The next time you shop or eat downtown, you could find yourself on Nowell’s Way.
The Columbia City Council has taken the first steps to name five public alleys downtown. This is a part of a larger effort to clean up the alleys for public and commercial use.
“The idea is that we have these alleys, and they’re used for more than just services, so let’s give them names,” said Carrie Gartner, Special Business District director. “We wanted to clean them up so people could use them as pedestrian walkways and give businesses and apartments a back door.”
Once the alleys have names, she said, rear-building entrances to businesses and apartments can be given addresses to facilitate deliveries. Some alley entrances may even be used as storefronts.
Alley naming will also aid emergency services, said Battalion Chief Steven Sapp of the Columbia Fire Department.
“The most important thing for emergency responders is an address,” he said. “We cannot currently provide an address to an unnamed street or alley.”
The process began in 2004, when the Special Business District Board of Directors approached the Historic Preservation Commission to generate names for the alleyways.
“Part of choosing names was that we didn’t want any names that had a negative connotation in terms of history,” said Brian Pape, the chairman of the preservation commission. “We wanted names that reflected positive things.”
Sharp End Way became the tentative name for the alley between Walnut Stret and Broadway because the area was formerly home to a successful African-American business community called Sharp End, Pape said. Nowell’s Way and McQuitty Way were also chosen to commemorate stores and business owners significant in the history of those areas.
Some downtown business owners, such as Cool Stuff owner Arnie Fagan, are pleased with the naming proposal because of what it will do for businesses.
Fagan said that Cool Stuff’s staff members currently don’t use the alleyway often, but they want to make improvements so they can.
“The first key thing is to name the alleys,” he said. “One of the keys for business success is being easily identifiable.”
Gartner also stressed how naming the alleyways would help businesses. The alley behind Cool Stuff hosts the wheelchair entrance for basement properties such as the Peace Nook and Uprise Bakery, as well as apartment entrances. Giving it a name would make identification easier for them all, she said.
John Ott, a downtown building owner, is counting on alley names to help the development of new businesses.
"My buildings along Broadway are relatively deep, and the best way to utilize their potential is to put storefronts along the alley," Ott said. "Some retailers can't use the whole depth of a building or afford all the space along the street, so this could allow new retailers to have space downtown."

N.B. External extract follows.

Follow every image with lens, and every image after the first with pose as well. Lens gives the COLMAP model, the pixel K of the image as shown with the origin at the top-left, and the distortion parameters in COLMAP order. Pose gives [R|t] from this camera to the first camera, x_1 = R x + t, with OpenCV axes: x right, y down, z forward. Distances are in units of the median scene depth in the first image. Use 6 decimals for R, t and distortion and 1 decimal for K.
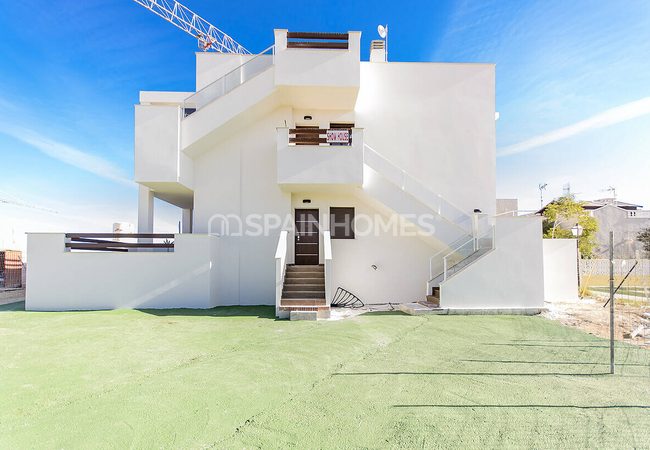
lens RADIAL K [[265.4, 0, 325.1], [0, 265.4, 231.7], [0, 0, 1]] dist [0.008799, -0.000071]
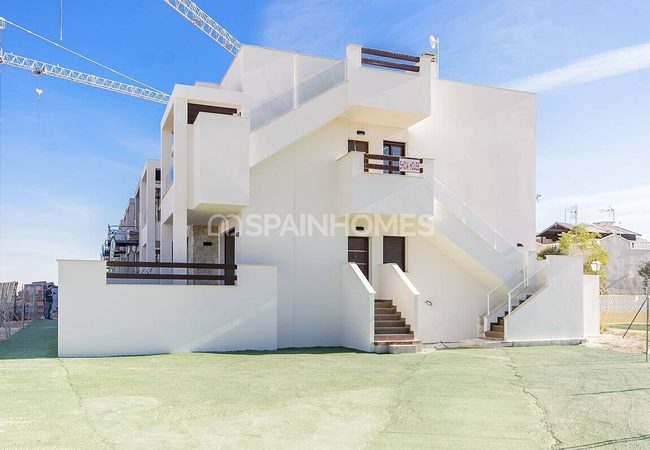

Still, downtown stakeholders say the alleys need more than names to become wholly functional. The city has replaced some trash bins downtown with trash compactors, making alleys cleaner and more accessible for cars. More trash bins are to be replaced soon, Gartner said.
Fagan said he likes the compactors, but the one behind his building is frequently overflowing and reeking.
"It should be really easy to throw out your trash," he said. "It shouldn't be that disgusting. It's a health issue."
Gartner said that she only gets occasional complaints from business owners about compactors. Gerry Worley, environmental health manager of the Columbia/Boone County Health Department, said part of the compactor problem is that restaurant employees are not using the compactors correctly, for instance, by failing to compact the trash.
Ott said he would also like to see the alleys repaved and the electrical wires over them buried. Fagan echoed that sentiment.
"Naming them is great, but if we don't take care of the graffiti, if we don't take care of trash compactors and utilities ... you won't be able to have business back there," Fagan said.